**RECORDED DATA**
%%
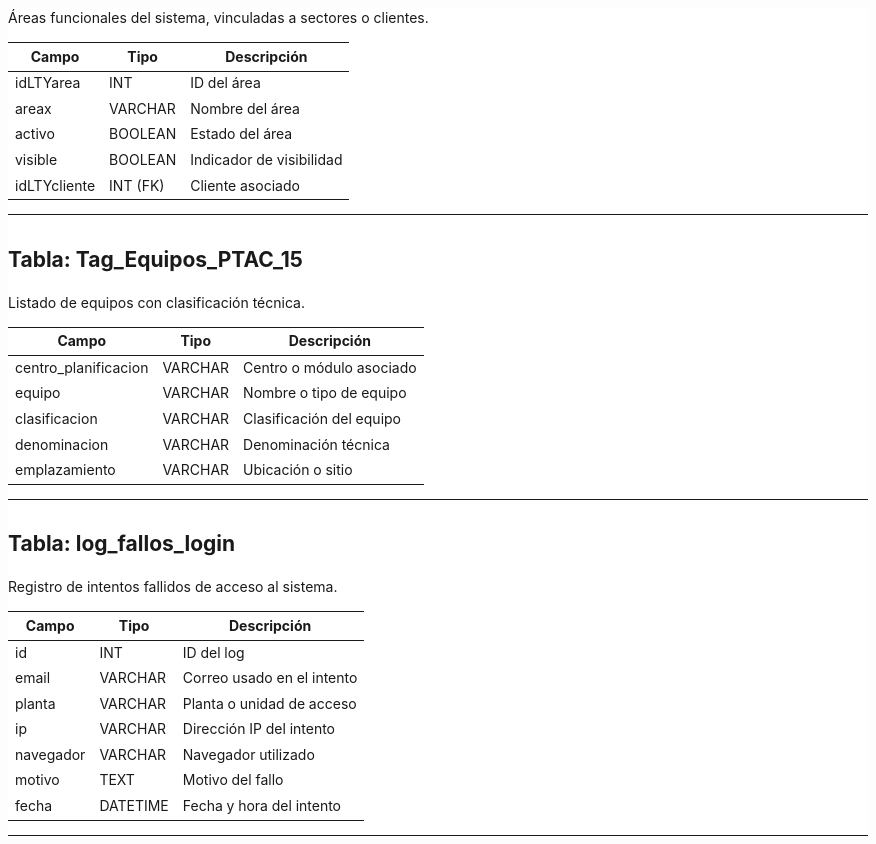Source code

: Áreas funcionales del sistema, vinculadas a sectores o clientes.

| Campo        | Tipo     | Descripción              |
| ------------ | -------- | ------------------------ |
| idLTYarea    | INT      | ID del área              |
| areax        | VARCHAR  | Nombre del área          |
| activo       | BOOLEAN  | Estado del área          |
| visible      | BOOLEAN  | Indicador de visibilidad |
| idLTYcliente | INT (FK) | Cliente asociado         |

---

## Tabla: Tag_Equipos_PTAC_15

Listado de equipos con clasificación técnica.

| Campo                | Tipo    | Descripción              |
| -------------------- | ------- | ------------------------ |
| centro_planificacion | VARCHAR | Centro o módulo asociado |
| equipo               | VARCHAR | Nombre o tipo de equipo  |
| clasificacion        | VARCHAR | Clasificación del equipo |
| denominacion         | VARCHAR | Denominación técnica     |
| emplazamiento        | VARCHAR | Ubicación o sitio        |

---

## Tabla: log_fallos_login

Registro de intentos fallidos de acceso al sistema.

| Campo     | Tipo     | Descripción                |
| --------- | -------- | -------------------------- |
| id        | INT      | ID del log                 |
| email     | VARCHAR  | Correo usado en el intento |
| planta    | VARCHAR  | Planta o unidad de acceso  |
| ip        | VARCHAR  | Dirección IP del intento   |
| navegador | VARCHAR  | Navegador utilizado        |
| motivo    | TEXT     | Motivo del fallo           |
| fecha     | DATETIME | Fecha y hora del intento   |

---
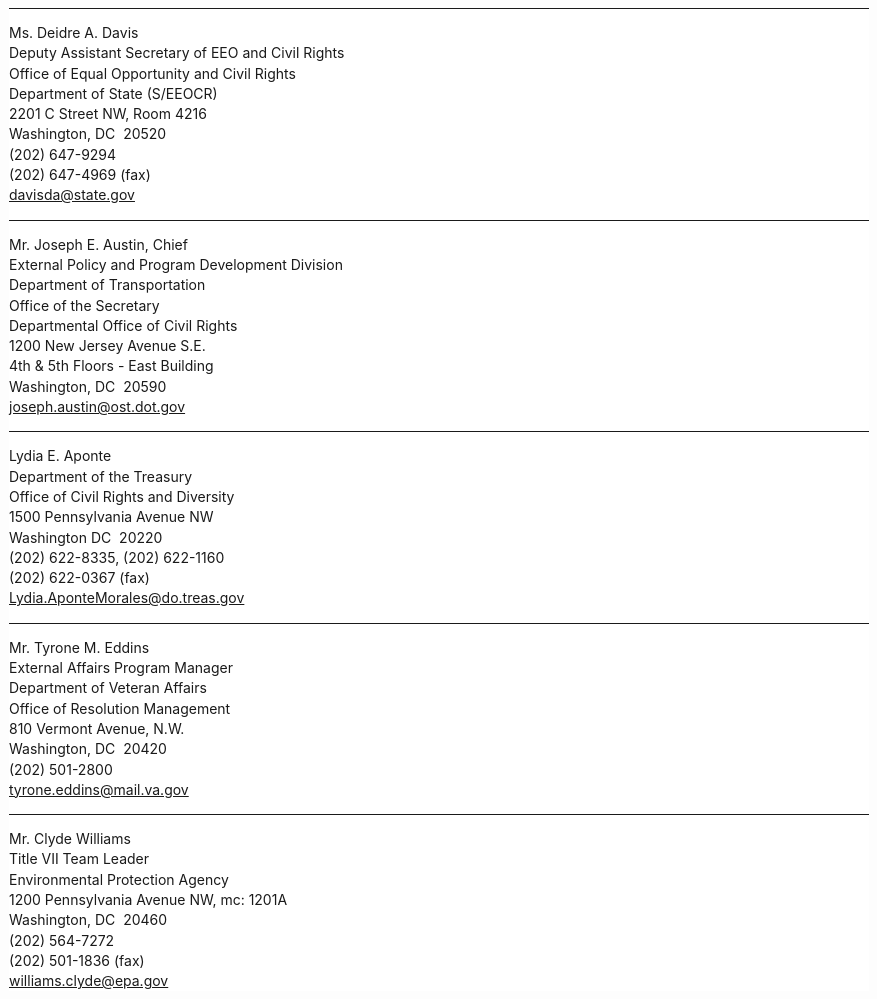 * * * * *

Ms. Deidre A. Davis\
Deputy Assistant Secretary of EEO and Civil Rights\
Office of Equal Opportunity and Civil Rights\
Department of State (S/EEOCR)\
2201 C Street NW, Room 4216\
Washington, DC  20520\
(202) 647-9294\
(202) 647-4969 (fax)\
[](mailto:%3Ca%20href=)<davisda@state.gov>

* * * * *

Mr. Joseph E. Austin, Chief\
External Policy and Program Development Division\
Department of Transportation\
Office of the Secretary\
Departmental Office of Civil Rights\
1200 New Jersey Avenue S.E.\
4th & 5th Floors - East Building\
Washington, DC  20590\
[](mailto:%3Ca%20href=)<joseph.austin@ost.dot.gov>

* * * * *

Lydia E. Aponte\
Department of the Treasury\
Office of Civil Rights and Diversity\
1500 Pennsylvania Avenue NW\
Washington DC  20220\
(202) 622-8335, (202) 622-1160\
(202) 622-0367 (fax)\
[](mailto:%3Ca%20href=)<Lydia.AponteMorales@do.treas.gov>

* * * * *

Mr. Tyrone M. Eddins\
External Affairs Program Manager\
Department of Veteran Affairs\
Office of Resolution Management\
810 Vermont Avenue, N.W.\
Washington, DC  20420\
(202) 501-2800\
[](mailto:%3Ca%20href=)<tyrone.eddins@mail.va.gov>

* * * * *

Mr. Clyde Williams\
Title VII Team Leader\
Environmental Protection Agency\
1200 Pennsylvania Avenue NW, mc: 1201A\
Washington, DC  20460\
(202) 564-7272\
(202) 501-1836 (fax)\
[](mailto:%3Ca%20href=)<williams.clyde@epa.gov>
%%
**TASK STATEMENT**
In the records, rewrite the lines from the one with "Listado de equipos con clasificación técnica." up to and including the one with "Registro de intentos", putting "NVARCHAR" wherever "VARCHAR" appears and changing nothing else.

**RESPONSE FOR THIS EXERCISE**
Listado de equipos con clasificación técnica.

| Campo                | Tipo    | Descripción              |
| -------------------- | ------- | ------------------------ |
| centro_planificacion | NVARCHAR | Centro o módulo asociado |
| equipo               | NVARCHAR | Nombre o tipo de equipo  |
| clasificacion        | NVARCHAR | Clasificación del equipo |
| denominacion         | NVARCHAR | Denominación técnica     |
| emplazamiento        | NVARCHAR | Ubicación o sitio        |

---

## Tabla: log_fallos_login

Registro de intentos fallidos de acceso al sistema.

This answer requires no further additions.